Затем наша комната наполнялась разновозрастными ребятишками, которые, картавя и взвизгивая от каких-то внезапно приспевших радостей, вскакивали к старику на колени, дергали его за бороду, щелкали его по лысине, воровали приобретенные им произведения природы и искусства и с громким хохотом толковали мне:
-- Балин! Акшан Фаныч! Сто ты сталика не выгонись? Ево все у нас по сеям гоняют... Мамка говорит: он -- дулак, пьяница!.. Ха, ха, ха!
Старик барахтался с детьми, удерживая на своих коленях целую охапку всевозможных шалостей, и в то же время таинственно подмаргивал мне: гляди, дескать, как разбесились! Уйму нет никакого!
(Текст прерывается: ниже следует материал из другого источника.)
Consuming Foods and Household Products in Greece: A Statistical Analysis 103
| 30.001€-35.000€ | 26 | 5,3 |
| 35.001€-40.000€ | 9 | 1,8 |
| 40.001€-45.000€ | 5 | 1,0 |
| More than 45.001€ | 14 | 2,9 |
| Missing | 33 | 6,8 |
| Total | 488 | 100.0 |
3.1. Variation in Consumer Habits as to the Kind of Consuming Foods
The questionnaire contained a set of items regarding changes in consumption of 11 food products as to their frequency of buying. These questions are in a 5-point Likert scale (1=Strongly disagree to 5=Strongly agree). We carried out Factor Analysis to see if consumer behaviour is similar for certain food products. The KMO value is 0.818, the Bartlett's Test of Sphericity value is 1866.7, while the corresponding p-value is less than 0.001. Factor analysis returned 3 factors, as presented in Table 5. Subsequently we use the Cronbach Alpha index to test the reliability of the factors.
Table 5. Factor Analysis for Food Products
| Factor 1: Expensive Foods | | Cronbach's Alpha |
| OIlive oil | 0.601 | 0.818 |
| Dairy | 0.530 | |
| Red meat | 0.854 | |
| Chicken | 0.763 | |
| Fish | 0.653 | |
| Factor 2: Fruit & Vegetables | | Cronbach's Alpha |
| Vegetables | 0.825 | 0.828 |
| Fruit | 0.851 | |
Смотри -- не спугни только; а то все это веселье живо слетит с них, как птицы с дерев...
В полуотворенную дверь нашего обиталища, смеясь и робея, поглядывали какие-то люди, с которыми я отчасти был уже знаком благодаря рассказам майора и которых, обыкновенно, мой хозяин сурово отгонял от своего дома. Видимо было, что им очень желалось проникнуть в комнату, но из какой-то боязни они не шли внутрь нашего светлого ребячьей радостью чертога, а только почтительно улыбались и нерешительно толклись на одном месте.
-- Што заробел? -- ободрительно крикнул майор какому-то старику, вставившему в дверь свою жидкую, черную с резкой проседью бороду. -- Ай ты не видишь, к какому ты барину пришел? Не тронет, -- будь спокоен!.. Не пьянство тут какое у нас идет, -- Христос с нами!
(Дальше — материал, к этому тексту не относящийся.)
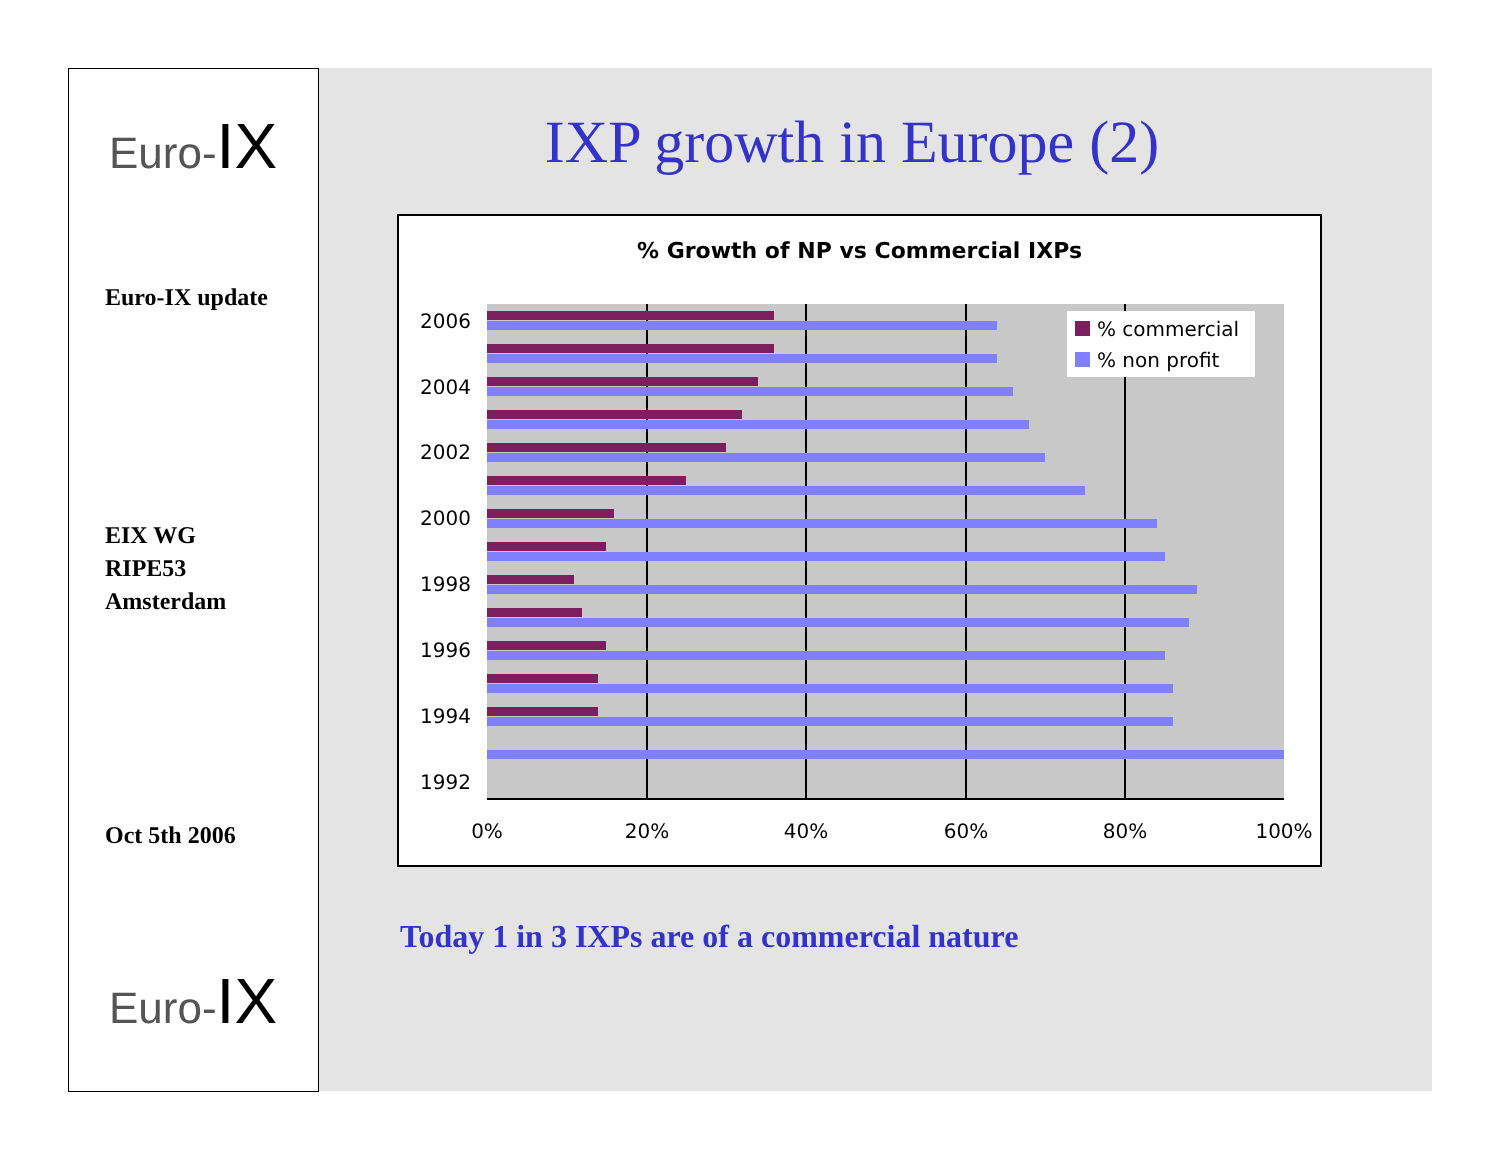Euro-IX
Euro-IX update
EIX WG
RIPE53
Amsterdam
Oct 5th 2006
Euro-IX
IXP growth in Europe (2)
% Growth of NP vs Commercial IXPs
% commercial
% non profit
2006
2004
2002
2000
1998
1996
1994
1992
0%
20%
40%
60%
80%
100%
Today 1 in 3 IXPs are of a commercial nature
Ободренный этим приглашением, старик входит к нам и сочувственно спрашивает:
-- Што, уехала ваша кандала-то?.. Запировали?
-- Уехала, брат! -- торжествует майор. -- За сеном укатила, только бубенцы зазвенели... Ха, ха, ха! Пей чай, -- садись!
Посторонний старик, желая показать мне свою серьезность, не имеющую ничего общего с звонкой веселостью набравшихся в комнату ребят, начинает со мной солидный и вместе с тем нежно-ласкающий разговор:
-- Позвольте, сударь, спросить, в каком чине находились?.. Видим --живет у нас барин... Оченно это антиресно...
-- Што ты эту пустяковину-то разводишь? -- укоризненно перебивает майор нескромный вопрос. -- Ты прямо говори: желательно, мол, мне, сударь, водочки у вас пропустить... Вот тебе и сказ весь! А то в каком чине?.. Кушай-кось на доброе здоровье! Не обидит, -- будь спокоен. Сказано уж! в каком ч-чине... Ну-ка перекрестись!..
Дым пошел у нас коромыслом! Ребятишки весело возились, отбивая друг у друга какую-то картинку, найденную ими на столе, -- майор хохотал и подзадоривал их; а посторонний старик, сделавшийся уже непритворно серьезным, то грозно прицыкивал на детей, представляя им всю несообразность их буйственных поступков, проделываемых перед барином, то с манерой, обличающей самого светского человека, указывал перстом на розовый полуштоф и спрашивал меня заплетающим мыслете языком:
-- Ваше высокоблагородие! Можно еще... Будьте без сумления: м-мы не какие-нибудь... Сами во всякое время во всякий час можем ответить хорошему человеку за его угощение... Тоже вот состоял у нас на знакомстве гос-сподин полковник один, из военных... Так это, примером, на плечиках у него золотые палеты лежат... Он мне однажды говорит: др-руг-г!..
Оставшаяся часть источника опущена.